Safira não sabia se Fuyuki estava a falar a verdade. Só saberia se confrontasse um dos trabalhadores ou a avó. Mas acima de tudo queria agir pela calada e de forma cautelosa.

Assim que todos os trabalhadores abandonaram a sala, Noah ficou a encorajar-se para falar com a sogra. Queria-a reconfortar, dizer que está tudo bem, mesmo que não esteja ou pelo menos dizer que vai tudo ficar bem, mesmo que não fique.

— Sakura...

— Deixe para lá, Noah. Não podemos agradar a todos.

— O que pensa fazer?

— Acha que me importo com eles? Não querem, tudo bem... as malas estarão à porta amanhã. Não lhes custava nada aceitar aquela condição, eu ia estar a supervisioná-la com a sua ajuda... mas se eles não querem, quem sou eu para os obrigar?

— Compreendo.

Fuyuki foi com Safira até à porta da sala de reuniões. Esgueirando-se por cima da porta, Fuyuki foi direto à janela e com poucos movimentos tentou incentivar Safira a entrar. Ela tinha medo de ser repreendida por estar a cuscar atrás da porta, mas também tinha medo de ser repreendida por entrar. O melhor que tinha a fazer era criar uma desculpa, uma pequena mentira que passasse despercebida sem por, como é óbvio, Fuyuki em problemas.

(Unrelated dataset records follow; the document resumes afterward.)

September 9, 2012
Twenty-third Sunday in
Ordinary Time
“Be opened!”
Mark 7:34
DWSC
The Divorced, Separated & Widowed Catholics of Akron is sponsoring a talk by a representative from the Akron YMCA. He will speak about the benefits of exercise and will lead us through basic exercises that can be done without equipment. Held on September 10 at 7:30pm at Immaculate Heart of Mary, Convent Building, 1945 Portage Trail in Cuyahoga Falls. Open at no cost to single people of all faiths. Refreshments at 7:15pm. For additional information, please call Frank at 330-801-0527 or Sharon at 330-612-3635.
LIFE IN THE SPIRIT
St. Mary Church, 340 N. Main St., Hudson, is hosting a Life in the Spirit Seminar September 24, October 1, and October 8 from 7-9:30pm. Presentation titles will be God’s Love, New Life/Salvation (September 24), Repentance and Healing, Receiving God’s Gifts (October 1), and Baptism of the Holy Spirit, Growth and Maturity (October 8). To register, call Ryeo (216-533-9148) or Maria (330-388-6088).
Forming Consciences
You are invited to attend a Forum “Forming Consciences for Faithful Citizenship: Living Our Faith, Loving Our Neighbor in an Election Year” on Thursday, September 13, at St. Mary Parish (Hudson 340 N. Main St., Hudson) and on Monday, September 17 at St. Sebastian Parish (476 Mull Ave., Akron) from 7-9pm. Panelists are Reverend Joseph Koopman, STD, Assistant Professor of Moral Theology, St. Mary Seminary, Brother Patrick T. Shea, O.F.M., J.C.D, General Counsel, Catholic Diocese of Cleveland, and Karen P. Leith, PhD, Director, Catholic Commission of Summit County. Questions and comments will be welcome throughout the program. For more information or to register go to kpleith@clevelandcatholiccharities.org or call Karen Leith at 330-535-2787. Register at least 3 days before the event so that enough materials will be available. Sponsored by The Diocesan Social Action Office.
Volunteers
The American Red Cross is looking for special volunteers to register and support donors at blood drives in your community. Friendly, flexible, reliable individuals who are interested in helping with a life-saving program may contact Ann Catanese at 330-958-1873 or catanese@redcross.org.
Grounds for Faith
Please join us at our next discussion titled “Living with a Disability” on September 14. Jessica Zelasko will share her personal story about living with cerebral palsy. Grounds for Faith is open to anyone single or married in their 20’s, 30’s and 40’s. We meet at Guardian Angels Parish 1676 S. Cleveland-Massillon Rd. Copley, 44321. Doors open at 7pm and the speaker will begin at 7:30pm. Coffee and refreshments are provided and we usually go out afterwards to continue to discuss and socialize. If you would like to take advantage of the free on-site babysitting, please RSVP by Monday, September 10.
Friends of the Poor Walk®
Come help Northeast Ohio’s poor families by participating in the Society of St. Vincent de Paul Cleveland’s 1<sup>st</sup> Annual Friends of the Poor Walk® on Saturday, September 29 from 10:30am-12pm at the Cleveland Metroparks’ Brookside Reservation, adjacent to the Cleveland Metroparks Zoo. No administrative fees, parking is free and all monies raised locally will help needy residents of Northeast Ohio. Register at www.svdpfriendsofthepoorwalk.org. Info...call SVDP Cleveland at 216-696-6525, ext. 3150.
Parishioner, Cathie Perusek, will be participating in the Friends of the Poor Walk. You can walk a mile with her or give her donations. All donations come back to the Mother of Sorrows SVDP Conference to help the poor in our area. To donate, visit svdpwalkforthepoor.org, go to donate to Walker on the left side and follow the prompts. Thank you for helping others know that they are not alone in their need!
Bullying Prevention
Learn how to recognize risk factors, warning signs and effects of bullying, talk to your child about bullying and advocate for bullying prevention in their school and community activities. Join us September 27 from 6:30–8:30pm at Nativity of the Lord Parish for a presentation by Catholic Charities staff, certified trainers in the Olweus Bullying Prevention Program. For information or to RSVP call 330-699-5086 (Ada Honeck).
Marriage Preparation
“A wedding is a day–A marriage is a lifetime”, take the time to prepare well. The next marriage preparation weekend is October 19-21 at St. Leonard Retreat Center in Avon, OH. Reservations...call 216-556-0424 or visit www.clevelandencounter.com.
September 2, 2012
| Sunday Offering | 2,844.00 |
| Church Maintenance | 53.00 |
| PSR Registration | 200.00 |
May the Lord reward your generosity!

— Posso? A Soraya disse-me que estaria por aqui. Ainda se vão reunir ou já acabou?

— Já acabou. — respondeu Noah. — Nada ficou resolvido por parte deles, mas a tua avó vai seguir com o plano dela em frente.

— Eu já falei o que tinha a falar. Querem, muito bem, não querem, já sabem bem qual é o fim deles. — Sakura dirigiu-se a Safira com alguns documentos no colo. — Preciso que assines estes papéis.

Safira ficou interrogada, Fuyuki franziu a testa e Noah observou o panorama. Os três estavam parvos com a ação de Sakura. A mesma sentou-se no sofá de tecido meio podre e colocou os documentos ao seu lado. Safira seguiu o seu trajeto sentando-se do lado oposto.

— Que documentos são esses?

— Assim que assinares isto... — ergueu os papéis no ar. — Toda a minha herança passará para ti. Já sei o que vais dizer! Calma! Eu não morri e ainda estarei cá por muitos anos, mas quero que estejas por dentro de tudo o que acontece nesta herdade. E se, um dia mais tarde, a morte me bater à porta tu e a tua mãe estarão encarregues de guiar esta herdade para um caminho melhor que este.

— Já tinha pensado nisto antes da reunião? — perguntou Noah. — Não acha que está a agir com muito rigidez?

— Estou cansada, Noah. Não há um único dia em que o Tatsuo não mande alguém para o olho da rua. Se nem eu, que sou a proprietária, consigo fazer com que me obedeçam... terá mesmo de ser a Safira.

— Mas por que eu?

— A alma do meu filho está em ti. Acredito seriamente que tens mais autoridade que eu para os chamares à razão. Portanto, depois de assinares estes documentos, a herdade é tua. Eu ainda irei participar de algumas reuniões e irei tratar de tudo o que não conseguires, mas, claro, de acordo ao teu pedido. Safira... — Sakura olhou nos olhos de Safira e agarrou-lhe as mãos. — Eu acredito em ti. Continuarás a estudar e eu irei ajudar-te em tudo o que puder, mas eu quero mesmo que os guies e que leves o nome desta herdade a bom porto.

~♡~

Safira entendia a avó, mas não tinha a certeza se queria mesmo, com dezasseis anos ter um negócio nas suas mãos, ainda para mais, um negócio tão importante como aquele. Já Sakura queria a todo o custo que a neta levasse a bom cabo o trabalho árduo dela e dos seus familiares já falecidos.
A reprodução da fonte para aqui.